■ Aim: Write out every line of the data below without changing anything, and leave the pictures out of your answer.

_ _ _

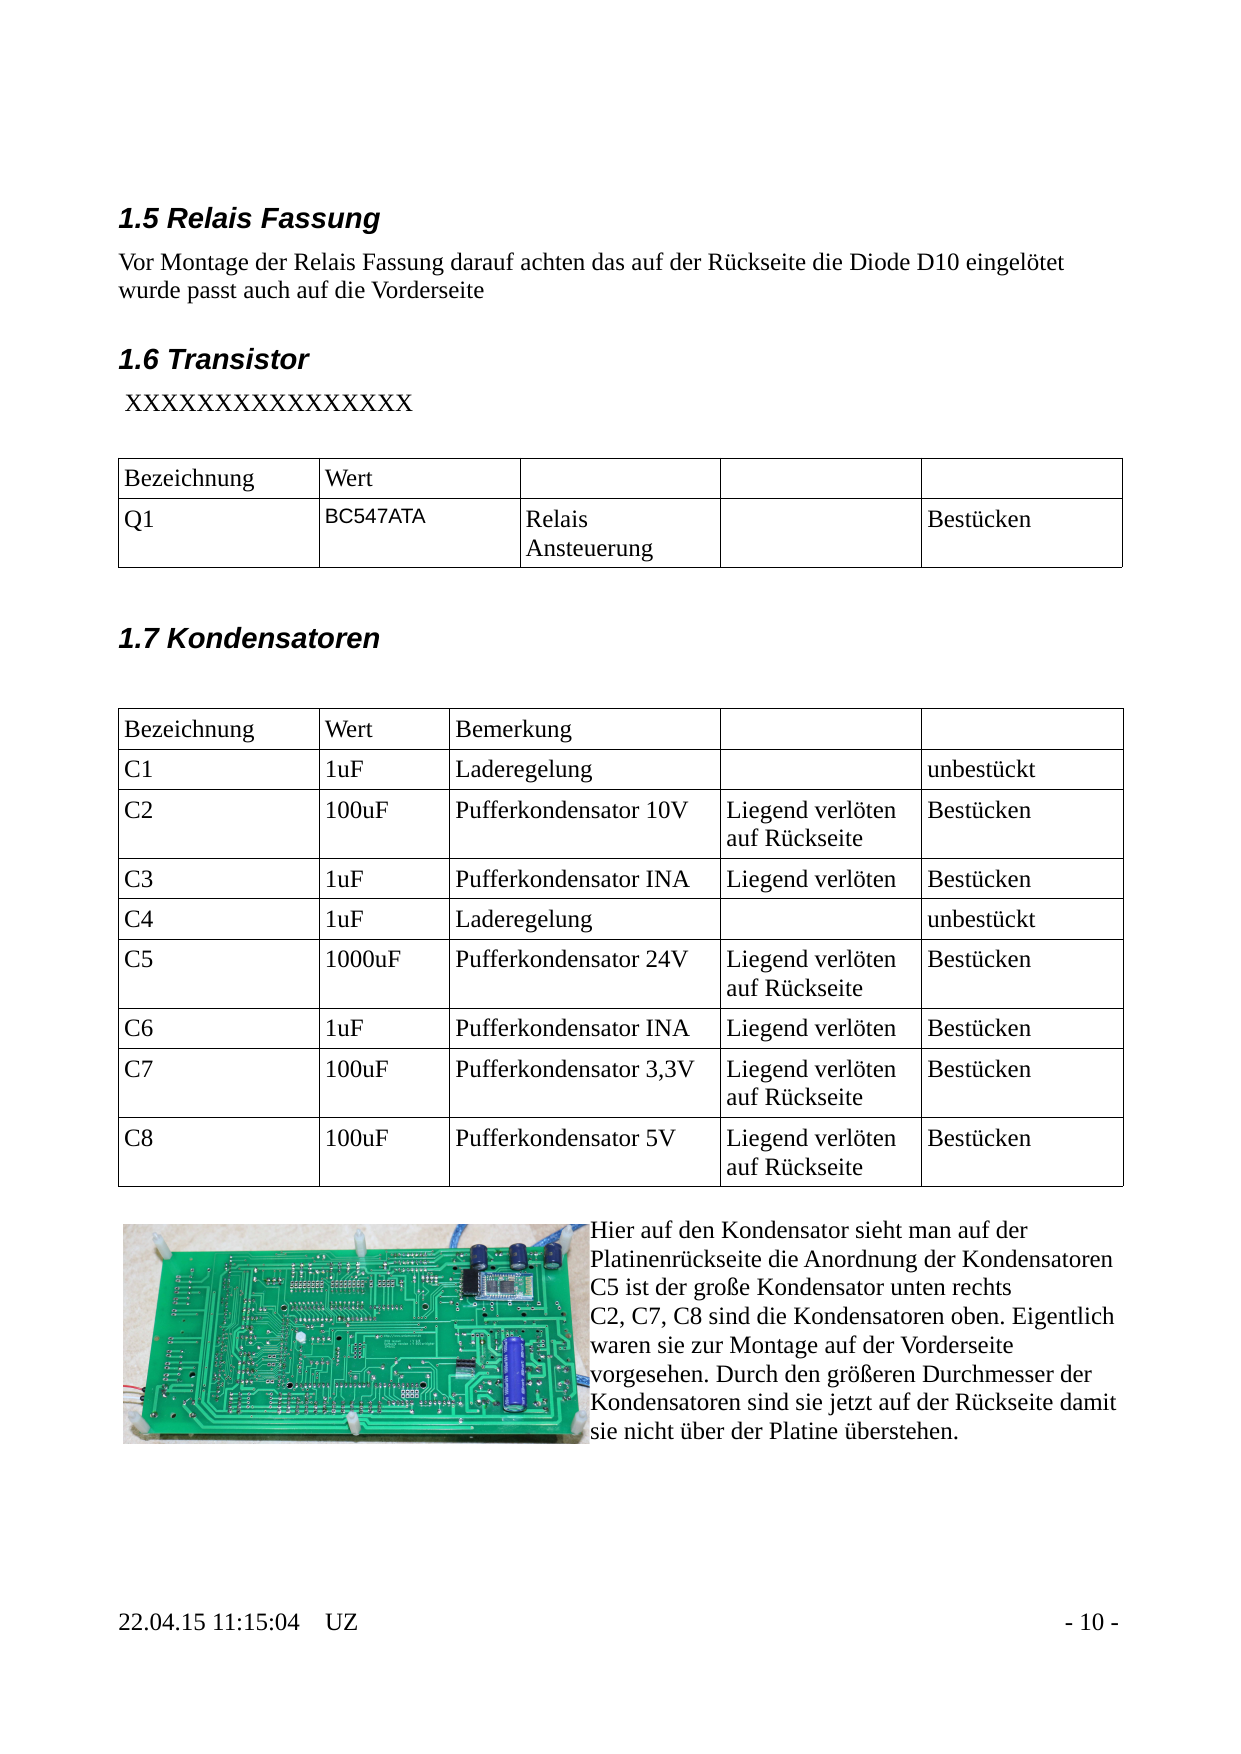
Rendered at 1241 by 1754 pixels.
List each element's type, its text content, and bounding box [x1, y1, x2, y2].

table_cell unbestückt [922, 899, 1123, 938]
table_cell C8 [119, 1118, 319, 1186]
table_cell C4 [119, 899, 319, 938]
table_cell Liegend verlöten auf Rückseite [721, 1118, 921, 1186]
table_cell 100uF [320, 1049, 449, 1117]
table_cell 1uF [320, 1009, 449, 1048]
table_cell Bestücken [922, 499, 1122, 567]
table_cell C6 [119, 1009, 319, 1048]
subtitle 1.7 Kondensatoren [118, 621, 1122, 654]
table_header [922, 459, 1122, 498]
table_cell Q1 [119, 499, 319, 567]
table_cell [721, 499, 921, 567]
table_cell C3 [119, 859, 319, 898]
table_cell Pufferkondensator 10V [450, 790, 720, 858]
subtitle 1.5 Relais Fassung [118, 201, 1122, 234]
table_cell 100uF [320, 1118, 449, 1186]
table_cell Bestücken [922, 859, 1123, 898]
table_cell Bestücken [922, 940, 1123, 1008]
subtitle 1.6 Transistor [118, 342, 1122, 375]
table_cell 1uF [320, 899, 449, 938]
table_cell Laderegelung [450, 899, 720, 938]
table_cell Laderegelung [450, 750, 720, 789]
table_cell C5 [119, 940, 319, 1008]
table_cell Liegend verlöten auf Rückseite [721, 940, 921, 1008]
text C2, C7, C8 sind die Kondensatoren oben. Eigentlich waren sie zur Montage auf der Vorderseite vorgesehen. Durch den größeren Durchmesser der Kondensatoren sind sie jetzt auf der Rückseite damit sie nicht über der Platine überstehen. [118, 1301, 1122, 1445]
table_cell C7 [119, 1049, 319, 1117]
table_header Bemerkung [450, 709, 720, 748]
table_header Bezeichnung [119, 459, 319, 498]
table_cell 100uF [320, 790, 449, 858]
table_cell Pufferkondensator INA [450, 1009, 720, 1048]
table_cell unbestückt [922, 750, 1123, 789]
table_cell Liegend verlöten [721, 859, 921, 898]
table_header Wert [320, 709, 449, 748]
table_cell Pufferkondensator 3,3V [450, 1049, 720, 1117]
table_cell Liegend verlöten auf Rückseite [721, 1049, 921, 1117]
table_cell 1uF [320, 750, 449, 789]
table_cell C1 [119, 750, 319, 789]
text XXXXXXXXXXXXXXXX [118, 388, 1122, 416]
table_cell BC547ATA [320, 499, 520, 567]
table_cell Relais Ansteuerung [521, 499, 720, 567]
table_header [521, 459, 720, 498]
table_header Wert [320, 459, 520, 498]
table_cell Liegend verlöten auf Rückseite [721, 790, 921, 858]
picture [123, 1224, 590, 1444]
table_cell Bestücken [922, 1049, 1123, 1117]
table_cell 1uF [320, 859, 449, 898]
text Vor Montage der Relais Fassung darauf achten das auf der Rückseite die Diode D10 eingelötet wurde passt auch auf die Vorderseite [118, 247, 1122, 304]
table_cell Bestücken [922, 1118, 1123, 1186]
table_cell Pufferkondensator 24V [450, 940, 720, 1008]
table_header Bezeichnung [119, 709, 319, 748]
table_cell Bestücken [922, 790, 1123, 858]
table_header [721, 709, 921, 748]
table_cell Pufferkondensator INA [450, 859, 720, 898]
table_cell Pufferkondensator 5V [450, 1118, 720, 1186]
text C5 ist der große Kondensator unten rechts [590, 1272, 1122, 1301]
text Hier auf den Kondensator sieht man auf der Platinenrückseite die Anordnung der Kondensatoren [118, 1215, 1122, 1272]
table_cell Bestücken [922, 1009, 1123, 1048]
table_cell 1000uF [320, 940, 449, 1008]
table_cell [721, 750, 921, 789]
table_cell C2 [119, 790, 319, 858]
table_header [721, 459, 921, 498]
table_header [922, 709, 1123, 748]
table_cell [721, 899, 921, 938]
table_cell Liegend verlöten [721, 1009, 921, 1048]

_ _ _

■ Complete output:
Rendered at 1241 by 1754 pixels.
List each element's type, its text content, and bounding box [x1, y1, x2, y2].

table_cell unbestückt [922, 899, 1123, 938]
table_cell C8 [119, 1118, 319, 1186]
table_cell C4 [119, 899, 319, 938]
table_cell Liegend verlöten auf Rückseite [721, 1118, 921, 1186]
table_cell 100uF [320, 1049, 449, 1117]
table_cell 1uF [320, 1009, 449, 1048]
table_cell Bestücken [922, 499, 1122, 567]
table_cell C6 [119, 1009, 319, 1048]
subtitle 1.7 Kondensatoren [118, 621, 1122, 654]
table_header [922, 459, 1122, 498]
table_cell Q1 [119, 499, 319, 567]
table_cell [721, 499, 921, 567]
table_cell C3 [119, 859, 319, 898]
table_cell Pufferkondensator 10V [450, 790, 720, 858]
subtitle 1.5 Relais Fassung [118, 201, 1122, 234]
table_cell 100uF [320, 1118, 449, 1186]
table_cell Bestücken [922, 859, 1123, 898]
table_cell Bestücken [922, 940, 1123, 1008]
subtitle 1.6 Transistor [118, 342, 1122, 375]
table_cell 1uF [320, 899, 449, 938]
table_cell Laderegelung [450, 899, 720, 938]
table_cell Laderegelung [450, 750, 720, 789]
table_cell C5 [119, 940, 319, 1008]
table_cell Liegend verlöten auf Rückseite [721, 940, 921, 1008]
text C2, C7, C8 sind die Kondensatoren oben. Eigentlich waren sie zur Montage auf der Vorderseite vorgesehen. Durch den größeren Durchmesser der Kondensatoren sind sie jetzt auf der Rückseite damit sie nicht über der Platine überstehen. [118, 1301, 1122, 1445]
table_cell C7 [119, 1049, 319, 1117]
table_header Bemerkung [450, 709, 720, 748]
table_header Bezeichnung [119, 459, 319, 498]
table_cell 100uF [320, 790, 449, 858]
table_cell Pufferkondensator INA [450, 1009, 720, 1048]
table_cell unbestückt [922, 750, 1123, 789]
table_cell Liegend verlöten [721, 859, 921, 898]
table_header Wert [320, 709, 449, 748]
table_cell Pufferkondensator 3,3V [450, 1049, 720, 1117]
table_cell Liegend verlöten auf Rückseite [721, 1049, 921, 1117]
table_cell 1uF [320, 750, 449, 789]
table_cell C1 [119, 750, 319, 789]
text XXXXXXXXXXXXXXXX [118, 388, 1122, 416]
table_cell BC547ATA [320, 499, 520, 567]
table_cell Relais Ansteuerung [521, 499, 720, 567]
table_header [521, 459, 720, 498]
table_header Wert [320, 459, 520, 498]
table_cell Liegend verlöten auf Rückseite [721, 790, 921, 858]
picture [123, 1224, 590, 1444]
table_cell Bestücken [922, 1049, 1123, 1117]
table_cell 1uF [320, 859, 449, 898]
text Vor Montage der Relais Fassung darauf achten das auf der Rückseite die Diode D10 eingelötet wurde passt auch auf die Vorderseite [118, 247, 1122, 304]
table_cell Bestücken [922, 1118, 1123, 1186]
table_cell Pufferkondensator 24V [450, 940, 720, 1008]
table_header Bezeichnung [119, 709, 319, 748]
table_cell Bestücken [922, 790, 1123, 858]
table_header [721, 709, 921, 748]
table_cell Pufferkondensator INA [450, 859, 720, 898]
table_cell Pufferkondensator 5V [450, 1118, 720, 1186]
text C5 ist der große Kondensator unten rechts [590, 1272, 1122, 1301]
text Hier auf den Kondensator sieht man auf der Platinenrückseite die Anordnung der Kondensatoren [118, 1215, 1122, 1272]
table_cell Bestücken [922, 1009, 1123, 1048]
table_cell 1000uF [320, 940, 449, 1008]
table_cell [721, 750, 921, 789]
table_cell C2 [119, 790, 319, 858]
table_header [721, 459, 921, 498]
table_header [922, 709, 1123, 748]
table_cell [721, 899, 921, 938]
table_cell Liegend verlöten [721, 1009, 921, 1048]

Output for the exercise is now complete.